Google Cloud is extending its reach into customers’ data centers and out to the edge under its new Distributed Cloud banner, primarily aimed at customers with unique data sovereignty, latency, or local data-processing requirements. It has announced Google Distributed Cloud portfolio.
The two new options announced this week are Google Distributed Cloud Edge and Google Distributed Cloud Hosted. Both are underpinned by Google Cloud’s Anthos product, which allows customers to deploy and manage Kubernetes workloads across a variety of environments.
Distributed Cloud Edge is a fully managed product the company said suits running local data processing, low-latency edge compute workloads. Google said Cloud Edge allows companies to run 5G Core and radio access network (RAN) functions at the Edge, alongside enterprise applications, to support mission-critical use cases. It is available in preview.
“CSPs are looking for faster ways to deploy cloud-native network architecture that can bring flexibility and agility to their Edge solutions,” said Dan Rodriguez, VP & GM Network Platforms Group at Intel, “Google Distributed Cloud Edge will help accelerate the delivery of 5G Telco Cloud and services at the Edge leveraging Intel Smart Edge Open, Intel’s FlexRAN reference software, and Intel Xeon Scalable processors.”

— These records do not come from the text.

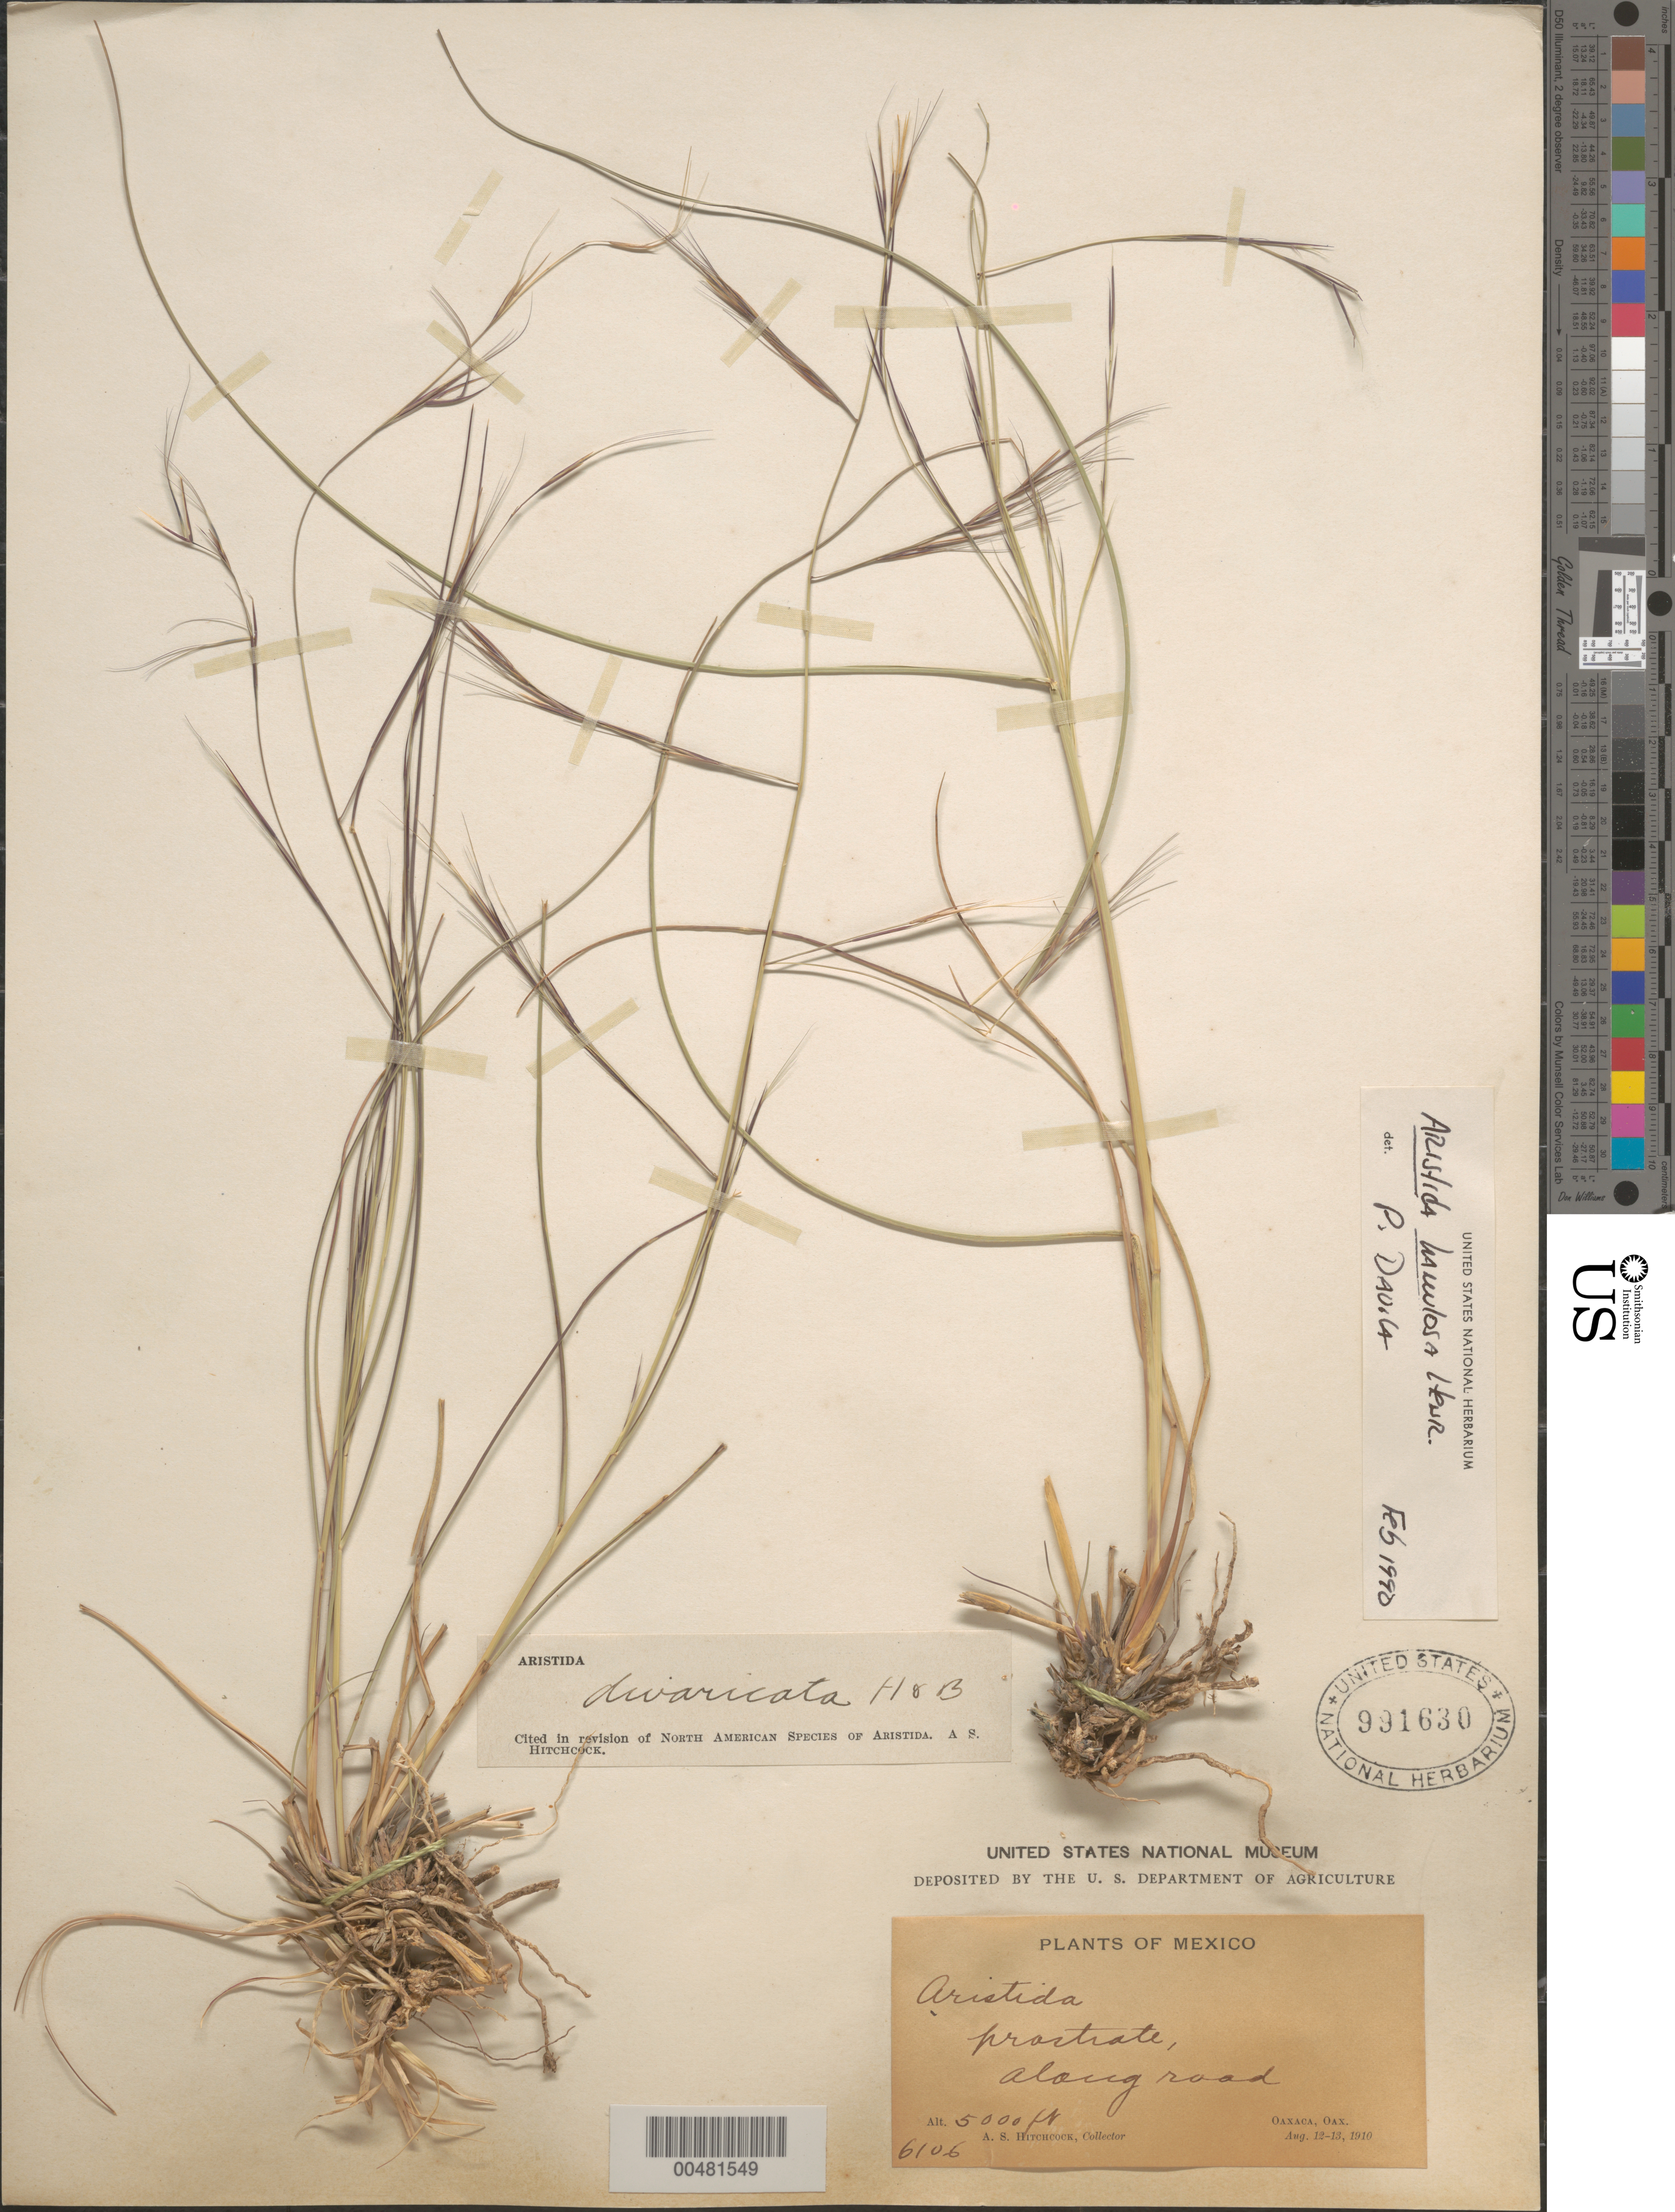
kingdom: Plantae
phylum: Tracheophyta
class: Liliopsida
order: Poales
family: Poaceae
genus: Aristida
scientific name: Aristida hamulosa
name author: Henr.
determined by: Dávila, P. D.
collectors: A. S. Hitchcock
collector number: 6106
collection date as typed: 12 Aug 1910 to 13 Aug 1910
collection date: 1910-08-12/1910-08-13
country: Mexico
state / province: Oaxaca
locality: Oaxaca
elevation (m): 1524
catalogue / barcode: US 991630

“We are excited to partner with Google Cloud on Google Distributed Cloud Edge,” added Ronnie Vasishta, Senior Vice President of Telecom at Nvidia. The hardware will come from a set of launch partners such as Cisco, Dell, HPE, and NetApp, and the software is underpinned by the open source container orchestration tool Kubernetes, which originally emerged out of Google in 2014.
Together, this brings Google Cloud further in line with its rivals AWS and Microsoft Azure in offering customers more choice over how and where they run and manage enterprise workloads.